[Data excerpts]
_ _ _ _ _

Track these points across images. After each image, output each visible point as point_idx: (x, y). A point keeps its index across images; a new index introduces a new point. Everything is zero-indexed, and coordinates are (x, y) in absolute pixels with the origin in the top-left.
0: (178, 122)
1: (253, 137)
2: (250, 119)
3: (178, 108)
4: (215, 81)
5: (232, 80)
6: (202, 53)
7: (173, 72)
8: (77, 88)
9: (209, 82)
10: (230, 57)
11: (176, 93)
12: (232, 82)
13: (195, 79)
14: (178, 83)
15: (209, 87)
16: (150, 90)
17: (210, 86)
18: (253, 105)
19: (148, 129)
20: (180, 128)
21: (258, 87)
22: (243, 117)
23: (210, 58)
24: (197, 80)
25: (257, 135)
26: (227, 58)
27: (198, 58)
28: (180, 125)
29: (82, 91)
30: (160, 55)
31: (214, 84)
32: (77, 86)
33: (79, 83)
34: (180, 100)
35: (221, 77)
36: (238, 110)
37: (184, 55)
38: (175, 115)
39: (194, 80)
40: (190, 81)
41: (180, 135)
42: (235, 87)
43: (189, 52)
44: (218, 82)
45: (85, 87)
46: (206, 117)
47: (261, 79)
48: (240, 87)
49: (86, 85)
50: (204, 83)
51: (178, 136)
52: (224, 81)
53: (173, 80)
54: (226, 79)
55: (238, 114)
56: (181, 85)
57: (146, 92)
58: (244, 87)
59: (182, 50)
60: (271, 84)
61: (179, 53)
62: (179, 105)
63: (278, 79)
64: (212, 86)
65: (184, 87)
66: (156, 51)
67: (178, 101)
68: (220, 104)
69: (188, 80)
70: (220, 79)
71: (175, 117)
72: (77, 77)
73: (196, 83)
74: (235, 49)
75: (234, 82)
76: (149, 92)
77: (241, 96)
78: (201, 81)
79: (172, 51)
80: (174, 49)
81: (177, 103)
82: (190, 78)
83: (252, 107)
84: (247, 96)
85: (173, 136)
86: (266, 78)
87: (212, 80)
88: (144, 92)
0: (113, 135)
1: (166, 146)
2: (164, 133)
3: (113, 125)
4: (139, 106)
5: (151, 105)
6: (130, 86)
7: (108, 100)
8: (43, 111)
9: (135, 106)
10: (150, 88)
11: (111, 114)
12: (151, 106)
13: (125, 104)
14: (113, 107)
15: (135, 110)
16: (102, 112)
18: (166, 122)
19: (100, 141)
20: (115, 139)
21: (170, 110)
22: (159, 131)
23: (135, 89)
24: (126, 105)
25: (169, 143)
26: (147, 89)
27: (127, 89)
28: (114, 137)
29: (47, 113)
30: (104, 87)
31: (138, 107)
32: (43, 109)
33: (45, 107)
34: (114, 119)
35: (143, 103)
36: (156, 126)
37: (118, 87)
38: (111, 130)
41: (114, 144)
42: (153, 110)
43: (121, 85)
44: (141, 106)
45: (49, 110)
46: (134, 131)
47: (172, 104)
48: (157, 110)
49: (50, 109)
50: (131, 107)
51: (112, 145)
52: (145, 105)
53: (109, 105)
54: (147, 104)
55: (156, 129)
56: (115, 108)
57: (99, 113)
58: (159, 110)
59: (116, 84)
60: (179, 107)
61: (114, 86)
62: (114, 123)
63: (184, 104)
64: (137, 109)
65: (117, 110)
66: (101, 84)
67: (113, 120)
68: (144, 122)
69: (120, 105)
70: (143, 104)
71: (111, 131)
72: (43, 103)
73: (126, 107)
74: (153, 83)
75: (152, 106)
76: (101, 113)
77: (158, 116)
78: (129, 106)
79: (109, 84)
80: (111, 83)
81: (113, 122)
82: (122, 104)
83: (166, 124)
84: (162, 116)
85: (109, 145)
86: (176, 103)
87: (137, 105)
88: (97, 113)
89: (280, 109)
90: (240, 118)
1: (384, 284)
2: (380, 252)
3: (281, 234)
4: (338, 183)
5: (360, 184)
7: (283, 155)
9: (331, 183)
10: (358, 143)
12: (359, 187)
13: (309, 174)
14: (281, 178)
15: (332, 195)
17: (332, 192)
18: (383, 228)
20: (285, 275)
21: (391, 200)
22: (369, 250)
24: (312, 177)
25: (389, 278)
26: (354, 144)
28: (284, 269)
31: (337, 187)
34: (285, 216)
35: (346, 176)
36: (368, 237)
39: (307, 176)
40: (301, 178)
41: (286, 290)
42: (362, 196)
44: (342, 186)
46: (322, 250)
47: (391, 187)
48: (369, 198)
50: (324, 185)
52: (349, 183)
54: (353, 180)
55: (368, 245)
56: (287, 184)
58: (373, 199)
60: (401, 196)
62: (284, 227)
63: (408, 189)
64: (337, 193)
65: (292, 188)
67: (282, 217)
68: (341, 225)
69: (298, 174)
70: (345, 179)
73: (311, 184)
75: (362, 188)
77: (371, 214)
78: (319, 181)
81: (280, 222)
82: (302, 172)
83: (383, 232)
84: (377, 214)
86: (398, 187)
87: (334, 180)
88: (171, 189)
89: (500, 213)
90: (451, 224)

_ _ _ _ _

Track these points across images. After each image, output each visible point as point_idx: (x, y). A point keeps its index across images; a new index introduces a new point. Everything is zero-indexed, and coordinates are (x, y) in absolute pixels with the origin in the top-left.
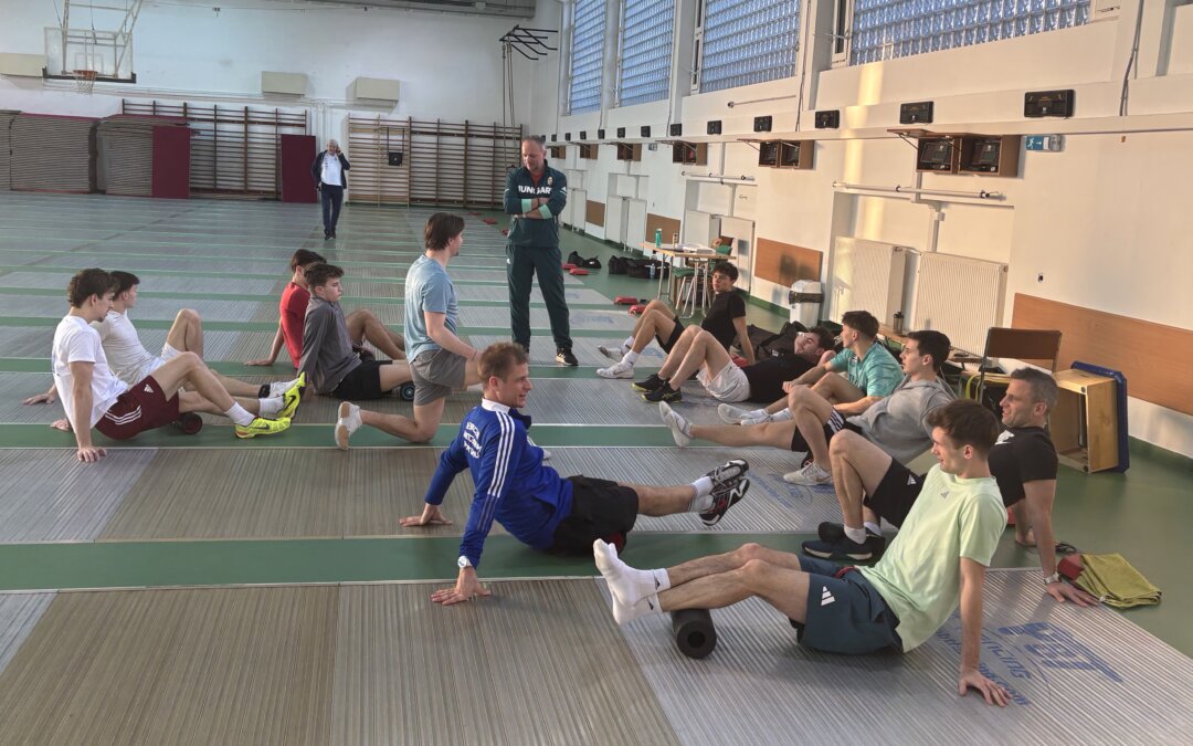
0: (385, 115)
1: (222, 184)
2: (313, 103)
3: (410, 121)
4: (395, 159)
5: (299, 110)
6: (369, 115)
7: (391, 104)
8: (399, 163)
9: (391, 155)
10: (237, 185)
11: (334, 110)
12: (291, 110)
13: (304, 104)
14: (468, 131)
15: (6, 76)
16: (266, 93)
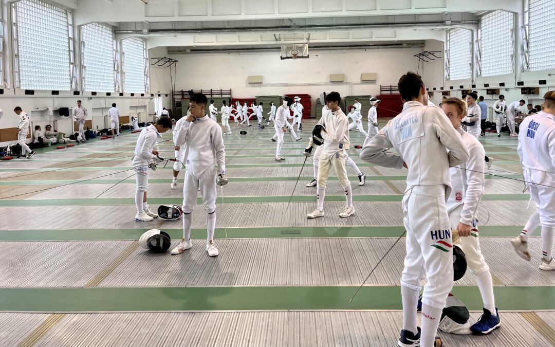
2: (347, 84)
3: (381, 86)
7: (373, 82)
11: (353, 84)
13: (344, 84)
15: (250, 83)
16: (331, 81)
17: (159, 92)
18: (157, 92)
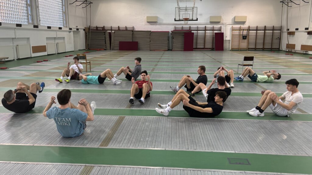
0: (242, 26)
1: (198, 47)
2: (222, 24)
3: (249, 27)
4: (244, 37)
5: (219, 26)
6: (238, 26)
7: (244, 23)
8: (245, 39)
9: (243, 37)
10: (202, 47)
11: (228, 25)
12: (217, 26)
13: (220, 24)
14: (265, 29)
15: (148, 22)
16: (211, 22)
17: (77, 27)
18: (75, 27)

_ _ _ _ _

◆ **AIM OF THE EXERCISE**
Take the lines above from the one containing "70: (220, 79)" down to the one containing "87: (212, 80)", and transcribe them exactly, both ends included.

◆ **ANSWER SECTION**
70: (220, 79)
71: (175, 117)
72: (77, 77)
73: (196, 83)
74: (235, 49)
75: (234, 82)
76: (149, 92)
77: (241, 96)
78: (201, 81)
79: (172, 51)
80: (174, 49)
81: (177, 103)
82: (190, 78)
83: (252, 107)
84: (247, 96)
85: (173, 136)
86: (266, 78)
87: (212, 80)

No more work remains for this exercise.